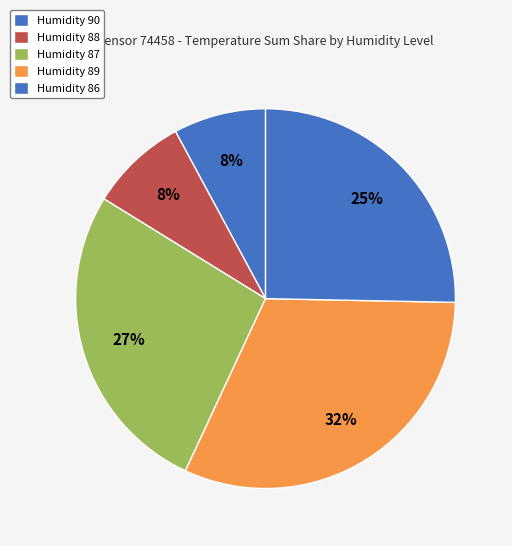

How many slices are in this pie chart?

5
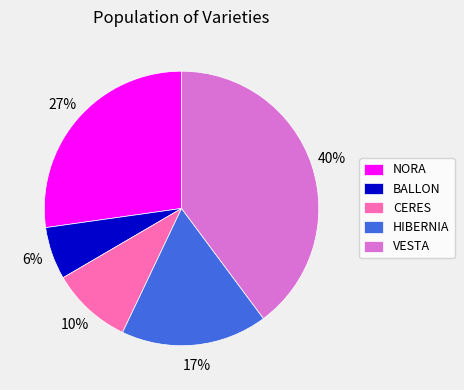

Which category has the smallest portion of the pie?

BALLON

--

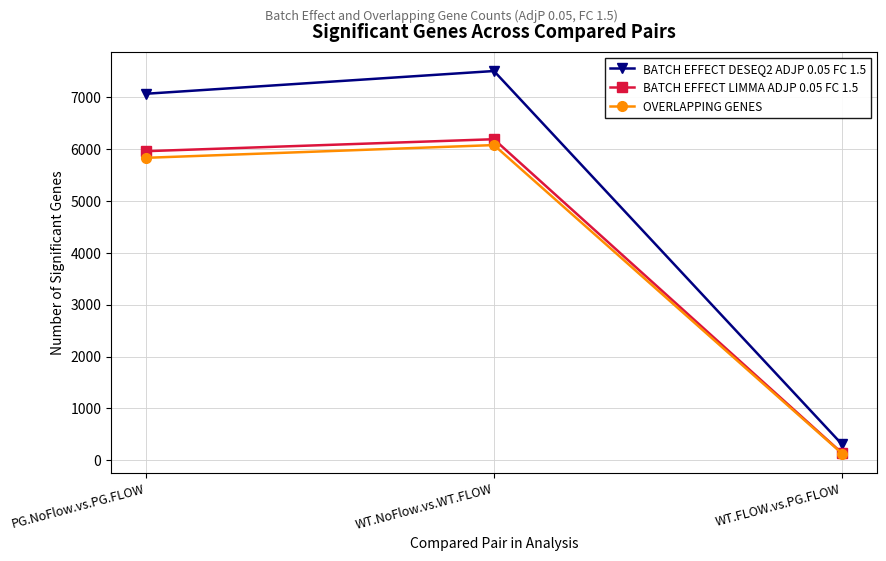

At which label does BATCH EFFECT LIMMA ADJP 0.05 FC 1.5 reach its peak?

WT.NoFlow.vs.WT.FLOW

- Problem
Report each line in the listing above that contains the word "label". Case counts.

- Solution for this exercise
At which label does BATCH EFFECT LIMMA ADJP 0.05 FC 1.5 reach its peak?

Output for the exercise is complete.